Primair stelt [verzoeker] dat sprake is van een arbeidsovereenkomst voor onbepaalde tijd en niet een arbeidsovereenkomst voor bepaalde tijd zoals De Karmeliet stelt.
[verzoeker] stelt in dit verband dat er geen getekende arbeidsovereenkomst is omdat partijen het niet eens waren over de essentialia van de arbeidsovereenkomst. Nu de arbeidsovereenkomst niet is ondertekend, hetgeen essentieel is, is er geen sprake van een arbeidsovereenkomst voor bepaalde tijd maar voor onbepaalde tijd. [verzoeker] heeft destijds De Karmeliet meegedeeld het niet eens te zijn met diverse essentiële voorwaarden van de arbeidsovereenkomst, zoals de werktijden en de duur van de arbeidsovereenkomst.
[verzoeker] stelt verder dat de mededeling van De Karmeliet dat de arbeidsovereenkomst niet zal worden verlengd is te kwalificeren als een opzegging van de arbeidsovereenkomst. De Karmeliet was echter niet gerechtigd de arbeidsovereenkomst voor onbepaalde tijd zonder toestemming van het UWV of de kantonrechter op te zeggen.

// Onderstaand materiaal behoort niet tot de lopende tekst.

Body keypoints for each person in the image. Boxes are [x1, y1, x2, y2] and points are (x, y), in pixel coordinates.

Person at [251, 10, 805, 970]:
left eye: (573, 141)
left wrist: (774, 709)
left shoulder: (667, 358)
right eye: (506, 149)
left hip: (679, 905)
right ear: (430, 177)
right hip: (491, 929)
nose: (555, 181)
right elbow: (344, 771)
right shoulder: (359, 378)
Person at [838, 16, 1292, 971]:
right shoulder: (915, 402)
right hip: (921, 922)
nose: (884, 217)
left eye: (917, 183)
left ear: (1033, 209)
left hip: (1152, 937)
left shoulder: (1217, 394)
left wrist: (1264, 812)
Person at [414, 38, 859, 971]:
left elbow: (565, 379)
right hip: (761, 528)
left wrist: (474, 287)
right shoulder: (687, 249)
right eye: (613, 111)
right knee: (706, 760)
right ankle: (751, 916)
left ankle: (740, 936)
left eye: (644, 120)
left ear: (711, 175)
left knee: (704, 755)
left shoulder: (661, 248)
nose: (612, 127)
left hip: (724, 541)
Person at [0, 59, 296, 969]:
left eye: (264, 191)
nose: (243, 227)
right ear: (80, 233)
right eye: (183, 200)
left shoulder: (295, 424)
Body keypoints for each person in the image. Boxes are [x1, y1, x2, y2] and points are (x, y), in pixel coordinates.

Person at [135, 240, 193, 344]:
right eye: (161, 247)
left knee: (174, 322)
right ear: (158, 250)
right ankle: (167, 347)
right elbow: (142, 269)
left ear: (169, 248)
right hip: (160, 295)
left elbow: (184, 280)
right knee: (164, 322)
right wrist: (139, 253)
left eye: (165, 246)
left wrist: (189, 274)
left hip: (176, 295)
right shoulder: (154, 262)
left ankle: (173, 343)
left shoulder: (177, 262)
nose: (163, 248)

De opzegging van de arbeidsovereenkomst dient te worden vernietigd op de voet van artikel 7:681 lid 1 sub a BW omdat De Karmeliet de arbeidsovereenkomst in strijd met artikel 7:671 BW heeft opgezegd.
Omdat sprake is van een arbeidsovereenkomst voor onbepaalde tijd, heeft De Karmeliet ten onrechte de openstaande lening uit hoofde van het fietsplan en de cursuskosten verrekend met het vakantiegeld en/of salaris. Dit is immers slechts toegelaten bij het einde van de arbeidsovereenkomst (artikel 7:632 BW). Nu De Karmeliet de arbeidsovereenkomst tussen partijen niet rechtsgeldig heeft opgezegd, is de arbeidsovereenkomst nooit geëindigd en had de verrekening dus niet mogen plaatsvinden.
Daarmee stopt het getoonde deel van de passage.